[[ Information provided open ]]

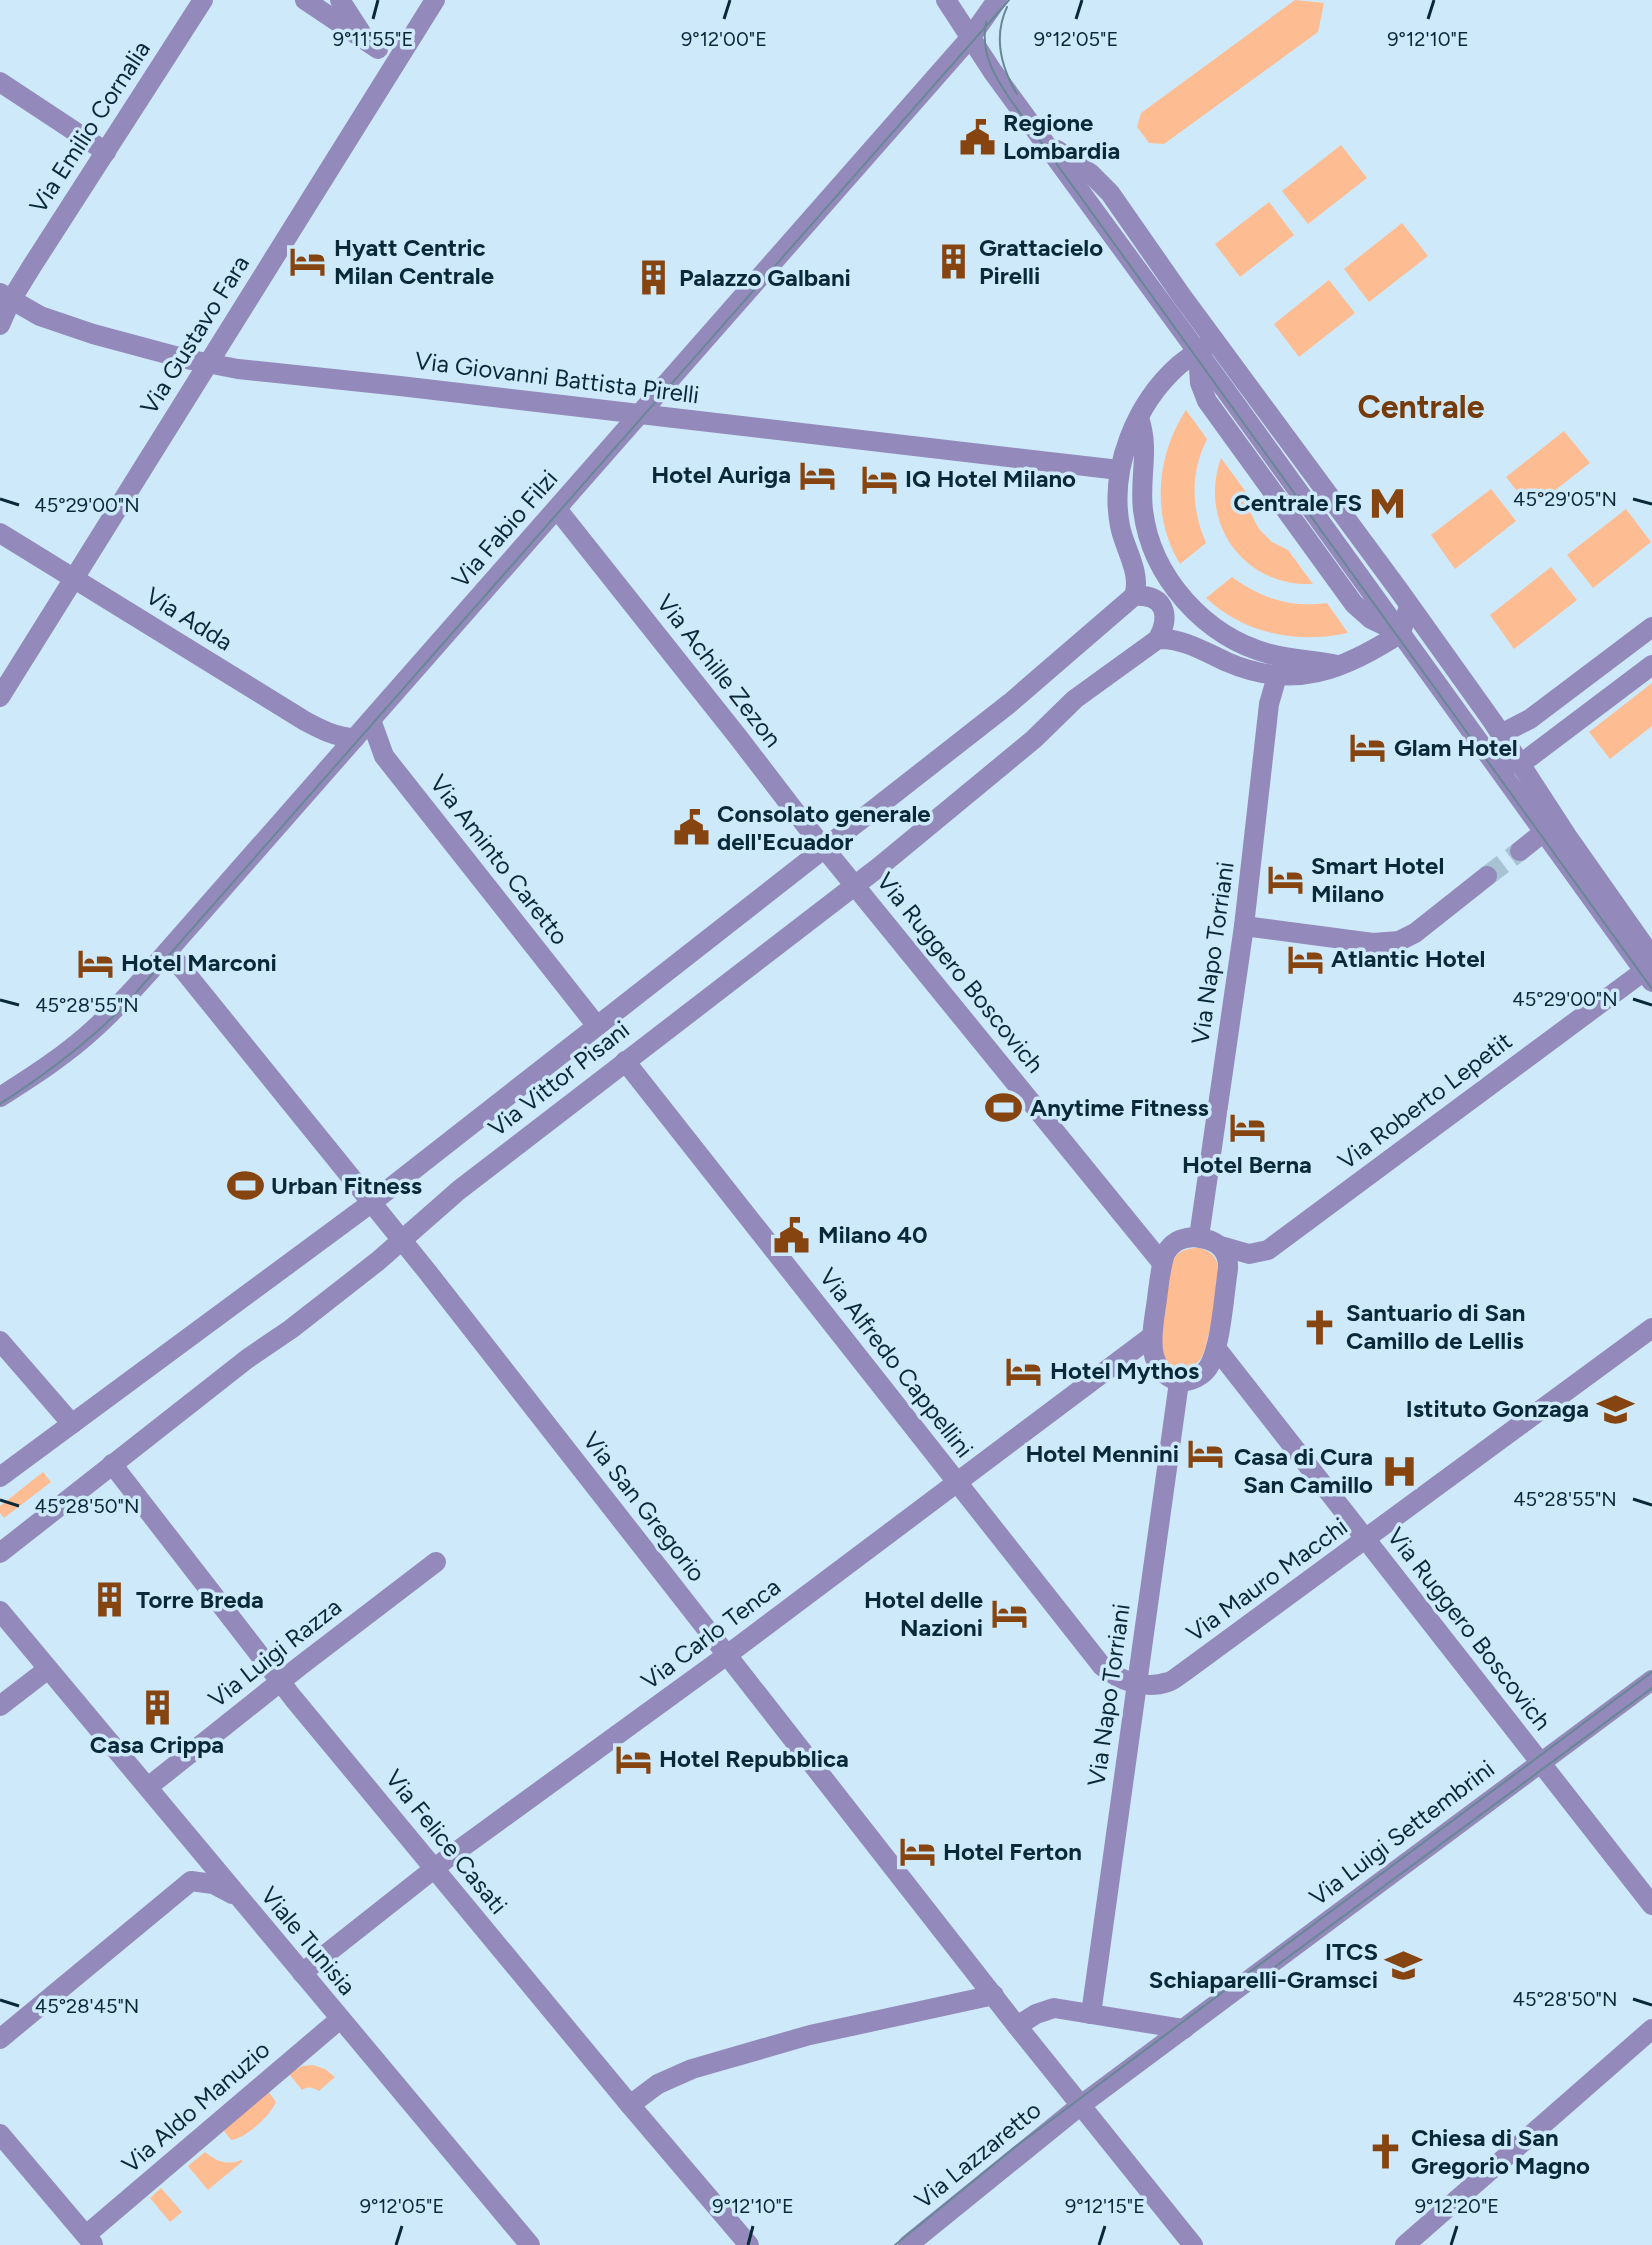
<svg xmlns="http://www.w3.org/2000/svg" width="1652" height="2245" viewBox="0 0 1652 2245" font-family="Figtree,sans-serif">
  <rect width="100%" height="100%" fill="#ceeafa"/>
  <g fill="#febc92">
    <path d="M 1295,0 L 1324,3 L 1318,32 L 1164,144 L 1149,143 L 1137,127 L 1141,113 Z"/>
    <path d="M 1341,145 L 1367,178 L 1308,224 L 1282,191 Z"/>
    <path d="M 1269,202 L 1294,235 L 1240,277 L 1215,244 Z"/>
    <path d="M 1402,223 L 1428,256 L 1369,302 L 1344,269 Z"/>
    <path d="M 1329,280 L 1355,313 L 1299,357 L 1274,324 Z"/>
    <path d="M 1186,410 L 1207,439 C 1190,473 1191,508 1206,543 L 1180,564 C 1151,516 1156,456 1186,410 Z"/>
    <path d="M 1564,431 L 1590,463 L 1531,509 L 1506,477 Z"/>
    <path d="M 1221,458 L 1246,492 L 1248,508 L 1259,529 L 1272,542 L 1288,550 L 1313,584 C 1243,587 1198,522 1221,458 Z"/>
    <path d="M 1491,489 L 1516,521 L 1455,569 L 1431,535 Z"/>
    <path d="M 1626,509 L 1651,542 L 1593,588 L 1567,555 Z"/>
    <path d="M 1551,567 L 1577,600 L 1514,649 L 1490,615 Z"/>
    <path d="M 1232,577 C 1261,598 1290,608 1327,603 L 1348,633 C 1297,644 1245,634 1206,598 Z"/>
    <path d="M 1652,683 L 1652,726 L 1610,759 L 1589,732 Z"/>
    <path d="M 1199,1248 C 1205,1250 1211,1252 1215,1258 C 1225,1273 1210,1327 1206,1346 C 1204,1352 1203,1357 1198,1362 C 1185,1374 1162,1366 1159,1348 C 1157,1335 1169,1264 1176,1256 C 1182,1249 1191,1248 1199,1248 Z"/>
    <path d="M 43,1472 L 51,1482 L 4,1518 L 0,1513 L 0,1506 Z"/>
    <path d="M 313,2065 L 325,2069 L 335,2077 L 319,2091 C 312,2087 308,2086 302,2090 L 289,2074 L 302,2066 Z"/>
    <path d="M 268,2091 L 276,2102 C 270,2116 245,2139 231,2140 L 224,2131 L 228,2125 Z"/>
    <path d="M 205,2152 C 216,2161 227,2166 241,2160 L 243,2161 L 208,2190 L 188,2166 Z"/>
    <path d="M 161,2188 L 182,2212 L 170,2222 L 150,2198 Z"/>
  </g>
  <g fill="none" stroke-linecap="round" stroke-linejoin="round">
    <path stroke="#a7c3d3" stroke-width="20" stroke-dasharray="20 10" stroke-linecap="butt" d="M 1487,876 L 1520,851"/>
    <g stroke="#938abb" stroke-width="20">
      <path d="M 305,0 L 378,49"/>
      <path d="M 340,0 L 362,34"/>
      <path d="M 946,0 L 993,72 L 1224,388 L 1652,982"/>
      <path d="M 0,82 L 106,152"/>
      <path d="M 1057,150 L 1091,174 L 1110,193 L 1181,295 L 1398,589 L 1493,722 L 1567,836 L 1652,957"/>
      <path d="M 0,293 L 40,316 L 93,334 L 186,359 L 238,369 L 400,386 L 1119,470"/>
      <path d="M 0,325 L 11,300 L 32,266 L 203,0"/>
      <path d="M 1198,352 L 1200,383 L 1207,401 L 1354,604 L 1371,619 L 1400,633"/>
      <path d="M 1139,418 C 1150,449 1139,478 1143,510 C 1151,577 1205,637 1270,654 C 1292,660 1315,660 1337,665"/>
      <path d="M 557,509 L 738,737 L 807,827 L 1162,1263"/>
      <path d="M 0,533 L 305,721 C 320,729 337,738 355,738"/>
      <path d="M 1134,596 C 1165,594 1171,615 1158,639"/>
      <path d="M 0,697 L 435,0"/>
      <path d="M 371,720 L 384,756 L 597,1026"/>
      <path d="M 1501,734 L 1530,719 L 1652,627"/>
      <path d="M 1509,764 L 1521,763 L 1530,757 L 1652,665"/>
      <path d="M 1520,851 L 1545,831"/>
      <path d="M 1244,926 L 1373,943 L 1399,941 L 1415,933 L 1487,876"/>
      <path d="M 168,951 L 426,1270 L 1017,2026 L 1193,2245"/>
      <path d="M 625,1061 L 1102,1666 C 1119,1681 1145,1690 1168,1682 C 1173,1681 1179,1675 1184,1672 L 1652,1328"/>
      <path d="M 0,1097 C 33,1076 66,1055 95,1028 C 115,1010 133,990 151,970 L 970,38 L 997,0"/>
      <path d="M 1194,1237 C 1214,1239 1229,1247 1228,1269 C 1224,1293 1221,1351 1207,1369 C 1200,1378 1190,1381 1179,1382 C 1142,1369 1153,1329 1157,1299 C 1159,1284 1160,1269 1165,1254 C 1172,1242 1180,1238 1194,1237 Z"/>
      <path d="M 1199,1237 L 1244,926 L 1269,704 L 1277,676"/>
      <path d="M 1221,1246 L 1249,1254 L 1268,1250 L 1652,965"/>
      <path d="M 0,1341 L 72,1424"/>
      <path d="M 1216,1348 L 1652,1905"/>
      <path d="M 112,1464 L 293,1698 L 630,2105 L 749,2245"/>
      <path d="M 0,1477 L 371,1203 L 1010,703 L 1134,596 C 1142,573 1124,548 1120,526 C 1109,468 1136,403 1179,365 C 1190,356 1202,348 1215,341"/>
      <path d="M 0,1553 L 247,1359 L 291,1329 L 378,1261 L 459,1190 L 879,867 L 1034,739 L 1075,699 L 1158,639 C 1183,638 1205,652 1227,662 C 1294,691 1343,670 1401,633 L 1409,606"/>
      <path d="M 0,1611 L 530,2245"/>
      <path d="M 0,1706 L 48,1669"/>
      <path d="M 148,1787 L 300,1666 L 436,1562"/>
      <path d="M 302,1973 L 449,1857 L 727,1655 L 1152,1336"/>
      <path d="M 1091,2014 L 1179,1382"/>
      <path d="M 1017,2026 L 1036,2014 L 1054,2008 L 1184,2029"/>
      <path d="M 0,2039 L 191,1881 L 213,1884 L 232,1894"/>
      <path d="M 630,2105 L 658,2084 L 692,2069 L 810,2035 L 994,1995"/>
      <path d="M 0,2134 L 93,2244"/>
      <path d="M 86,2235 L 340,2019"/>
      <path d="M 908,2245 L 1081,2105 L 1652,1680"/>
      <path d="M 1405,2245 L 1652,2029"/>
    </g>
    <g stroke="#688796" stroke-width="2">
      <path d="M 1007,7 C 993,37 1001,67 1017,94"/>
      <path d="M 986,22 C 980,54 995,77 1012,102 L 1652,989"/>
      <path d="M 0,1104 C 46,1074 88,1043 126,1004 L 1009,0"/>
      <path d="M 1260,1978 L 1652,1688"/>
      <path d="M 895,2245 L 1019,2144 L 1652,1672"/>
    </g>
  </g>
  <path fill="none" stroke="#092938" stroke-width="3" d="M 373,19 L 378,0M 724,19 L 730,0M 1076,19 L 1082,0M 1428,19 L 1434,0M 0,499 L 19,505M 1633,499 L 1652,504M 1633,999 L 1652,1005M 0,1000 L 19,1005M 1633,1499 L 1652,1505M 0,1500 L 19,1506M 1633,1999 L 1652,2005M 0,2000 L 19,2006M 396,2245 L 402,2226M 748,2245 L 753,2226M 1099,2245 L 1105,2226M 1451,2245 L 1457,2226"/>
  <defs>
    <symbol id="civic-bare" viewBox="-9 -9 18 18"><path d="M-.6-6.5H3V-4.5H.6V-3L4-1V1h2V6H-6V1h2V-1L-.6-3ZM-1.2 2.5V6h2.4V2.5Z" fill="#854410" stroke="#ceeafa" stroke-width="2.5" paint-order="stroke"/></symbol>
    <symbol id="hotel-bare" viewBox="-9 -9 18 18"><path d="M-6-4.5h1.5V1H6V5H4.5V3h-9V5H-6ZM-4 0a1.8 1.8 0 1 1 3.6 0ZM.5 0V-2.5h3Q6-2.5 6 0Z" fill="#854410" stroke="#ceeafa" stroke-width="2.5" paint-order="stroke"/></symbol>
    <symbol id="building-bare" viewBox="-9 -9 18 18"><path d="M-4-6H4V6H1V3H-1V6H-4ZM-2.5-4.3h1.7v1.8h-1.7ZM.8-4.3h1.7v1.8H.8ZM-2.5-1h1.7V.8h-1.7ZM.8-1h1.7V.8H.8Z" fill="#854410" stroke="#ceeafa" stroke-width="2.5" paint-order="stroke"/></symbol>
    <symbol id="metro-bare" viewBox="-9 -9 18 18"><path d="M-5.5 5V-5H-3L0 0L3-5H5.5V5H3V-.5L0 4L-3-.5V5Z" fill="#854410" stroke="#ceeafa" stroke-width="2.5" paint-order="stroke"/></symbol>
    <symbol id="stadium-bare" viewBox="-9 -9 18 18"><path d="M0-5a6.5 5 0 1 0 0 10a6.5 5 0 1 0 0-10ZM-3.5-1.8h7v3.6h-7Z" fill="#854410" stroke="#ceeafa" stroke-width="2.5" paint-order="stroke"/></symbol>
    <symbol id="church-bare" viewBox="-9 -9 18 18"><path d="M-1.2-6h2.4v3.5h3.3v2.4h-3.3V6h-2.4V-.1h-3.3v-2.4h3.3Z" fill="#854410" stroke="#ceeafa" stroke-width="2.5" paint-order="stroke"/></symbol>
    <symbol id="school-bare" viewBox="-9 -9 18 18"><path d="M0-5L7-2L0 1L-7-2ZM-4 1L0 2.5L4 1V4Q0 6-4 4Z" fill="#854410" stroke="#ceeafa" stroke-width="2.5" paint-order="stroke"/></symbol>
    <symbol id="hospital-bare" viewBox="-9 -9 18 18"><path d="M-5-5h3v3.5h4V-5h3V5h-3V1.5h-4V5h-3Z" fill="#854410" stroke="#ceeafa" stroke-width="2.5" paint-order="stroke"/></symbol>
  </defs>
  <g fill-rule="evenodd">
    <use href="#civic-bare" x="952" y="112" width="51" height="51"/>
    <use href="#hotel-bare" x="282" y="236" width="51" height="51"/>
    <use href="#building-bare" x="928" y="236" width="51" height="51"/>
    <use href="#building-bare" x="628" y="252" width="51" height="51"/>
    <use href="#hotel-bare" x="792" y="450" width="51" height="51"/>
    <use href="#hotel-bare" x="854" y="454" width="51" height="51"/>
    <use href="#metro-bare" x="1362" y="478" width="51" height="51"/>
    <use href="#hotel-bare" x="1342" y="722" width="51" height="51"/>
    <use href="#civic-bare" x="666" y="802" width="51" height="51"/>
    <use href="#hotel-bare" x="1260" y="854" width="51" height="51"/>
    <use href="#hotel-bare" x="1280" y="934" width="51" height="51"/>
    <use href="#hotel-bare" x="70" y="938" width="51" height="51"/>
    <use href="#stadium-bare" x="978" y="1082" width="51" height="51"/>
    <use href="#hotel-bare" x="1222" y="1102" width="51" height="51"/>
    <use href="#stadium-bare" x="220" y="1160" width="51" height="51"/>
    <use href="#civic-bare" x="766" y="1210" width="51" height="51"/>
    <use href="#church-bare" x="1294" y="1302" width="51" height="51"/>
    <use href="#hotel-bare" x="998" y="1346" width="51" height="51"/>
    <use href="#school-bare" x="1590" y="1384" width="51" height="51"/>
    <use href="#hotel-bare" x="1180" y="1428" width="51" height="51"/>
    <use href="#hospital-bare" x="1374" y="1446" width="51" height="51"/>
    <use href="#building-bare" x="84" y="1574" width="51" height="51"/>
    <use href="#hotel-bare" x="984" y="1588" width="51" height="51"/>
    <use href="#building-bare" x="132" y="1682" width="51" height="51"/>
    <use href="#hotel-bare" x="608" y="1734" width="51" height="51"/>
    <use href="#hotel-bare" x="892" y="1826" width="51" height="51"/>
    <use href="#school-bare" x="1378" y="1940" width="51" height="51"/>
    <use href="#church-bare" x="1360" y="2126" width="51" height="51"/>
  </g>
  <g text-anchor="middle" stroke-width="7" stroke-linejoin="round" paint-order="stroke">
    <g font-size="24" font-weight="bold" fill="#092938" stroke="#ceeafa" text-anchor="start">
      <text x="1003" y="131">Regione<tspan x="1003" dy="28">Lombardia</tspan></text>
      <text x="334" y="256">Hyatt Centric<tspan x="334" dy="28">Milan Centrale</tspan></text>
      <text x="979" y="256">Grattacielo<tspan x="979" dy="28">Pirelli</tspan></text>
      <text x="679" y="286">Palazzo Galbani</text>
      <text x="791" y="483" text-anchor="end">Hotel Auriga</text>
      <text x="905" y="487">IQ Hotel Milano</text>
      <text x="1362" y="511" text-anchor="end">Centrale FS</text>
      <text x="1394" y="756">Glam Hotel</text>
      <text x="717" y="822">Consolato generale<tspan x="717" dy="28">dell'Ecuador</tspan></text>
      <text x="1311" y="874">Smart Hotel<tspan x="1311" dy="28">Milano</tspan></text>
      <text x="1331" y="967">Atlantic Hotel</text>
      <text x="121" y="971">Hotel Marconi</text>
      <text x="1030" y="1116">Anytime Fitness</text>
      <text x="1247" y="1173" text-anchor="middle">Hotel Berna</text>
      <text x="271" y="1194">Urban Fitness</text>
      <text x="818" y="1243">Milano 40</text>
      <text x="1346" y="1321">Santuario di San<tspan x="1346" dy="28">Camillo de Lellis</tspan></text>
      <text x="1050" y="1379">Hotel Mythos</text>
      <text x="1589" y="1417" text-anchor="end">Istituto Gonzaga</text>
      <text x="1179" y="1462" text-anchor="end">Hotel Mennini</text>
      <text x="1373" y="1465" text-anchor="end">Casa di Cura<tspan x="1373" dy="28">San Camillo</tspan></text>
      <text x="136" y="1608">Torre Breda</text>
      <text x="983" y="1608" text-anchor="end">Hotel delle<tspan x="983" dy="28">Nazioni</tspan></text>
      <text x="157" y="1753" text-anchor="middle">Casa Crippa</text>
      <text x="659" y="1767">Hotel Repubblica</text>
      <text x="943" y="1860">Hotel Ferton</text>
      <text x="1378" y="1960" text-anchor="end">ITCS<tspan x="1378" dy="28">Schiaparelli-Gramsci</tspan></text>
      <text x="1411" y="2146">Chiesa di San<tspan x="1411" dy="28">Gregorio Magno</tspan></text>
    </g>
    <g font-size="24" fill="#092938" stroke="#ceeafa">
      <text transform="translate(90 127) rotate(-57)" y="8">Via Emilio Cornalia</text>
      <text transform="translate(195 335) rotate(-58)" y="8">Via Gustavo Fara</text>
      <text transform="translate(557 378) rotate(7)" y="8">Via Giovanni Battista Pirelli</text>
      <text transform="translate(505 529) rotate(-49)" y="8">Via Fabio Filzi</text>
      <text transform="translate(189 619) rotate(32)" y="8">Via Adda</text>
      <text transform="translate(719 671) rotate(52)" y="8">Via Achille Zezon</text>
      <text transform="translate(499 860) rotate(52)" y="8">Via Aminto Caretto</text>
      <text transform="translate(1213 953) rotate(-82)" y="8">Via Napo Torriani</text>
      <text transform="translate(960 973) rotate(51)" y="8">Via Ruggero Boscovich</text>
      <text transform="translate(559 1079) rotate(-38)" y="8">Via Vittor Pisani</text>
      <text transform="translate(1425 1101) rotate(-37)" y="8">Via Roberto Lepetit</text>
      <text transform="translate(896 1363) rotate(52)" y="8">Via Alfredo Cappellini</text>
      <text transform="translate(644 1507) rotate(52)" y="8">Via San Gregorio</text>
      <text transform="translate(1267 1580) rotate(-36)" y="8">Via Mauro Macchi</text>
      <text transform="translate(1469 1629) rotate(52)" y="8">Via Ruggero Boscovich</text>
      <text transform="translate(711 1634) rotate(-37)" y="8">Via Carlo Tenca</text>
      <text transform="translate(275 1653) rotate(-38)" y="8">Via Luigi Razza</text>
      <text transform="translate(1109 1695) rotate(-82)" y="8">Via Napo Torriani</text>
      <text transform="translate(1402 1833) rotate(-37)" y="8">Via Luigi Settembrini</text>
      <text transform="translate(446 1842) rotate(51)" y="8">Via Felice Casati</text>
      <text transform="translate(308 1941) rotate(50)" y="8">Viale Tunisia</text>
      <text transform="translate(196 2107) rotate(-41)" y="8">Via Aldo Manuzio</text>
      <text transform="translate(978 2155) rotate(-39)" y="8">Via Lazzaretto</text>
    </g>
    <g font-size="32" font-weight="bold" fill="#763b0b" stroke="#ceeafa">
      <text x="1421" y="418">Centrale</text>
    </g>
  </g>
  <g font-size="20" text-anchor="middle" fill="#092938" stroke="#ceeafa" stroke-width="7" stroke-linejoin="round" paint-order="stroke">
    <text x="373" y="46">9°11'55"E</text>
    <text x="724" y="46">9°12'00"E</text>
    <text x="1076" y="46">9°12'05"E</text>
    <text x="1428" y="46">9°12'10"E</text>
    <text x="1565" y="506">45°29'05"N</text>
    <text x="87" y="512">45°29'00"N</text>
    <text x="1565" y="1006">45°29'00"N</text>
    <text x="87" y="1012">45°28'55"N</text>
    <text x="1565" y="1506">45°28'55"N</text>
    <text x="87" y="1513">45°28'50"N</text>
    <text x="1565" y="2006">45°28'50"N</text>
    <text x="87" y="2013">45°28'45"N</text>
    <text x="402" y="2213">9°12'05"E</text>
    <text x="753" y="2213">9°12'10"E</text>
    <text x="1105" y="2213">9°12'15"E</text>
    <text x="1457" y="2213">9°12'20"E</text>
  </g>
</svg>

[[ Information provided closed ]]

* Exercise details
Your answer should be each line from the preceding material in which the word "school" occurs.

* Result of this task
    <symbol id="school-bare" viewBox="-9 -9 18 18"><path d="M0-5L7-2L0 1L-7-2ZM-4 1L0 2.5L4 1V4Q0 6-4 4Z" fill="#854410" stroke="#ceeafa" stroke-width="2.5" paint-order="stroke"/></symbol>
    <use href="#school-bare" x="1590" y="1384" width="51" height="51"/>
    <use href="#school-bare" x="1378" y="1940" width="51" height="51"/>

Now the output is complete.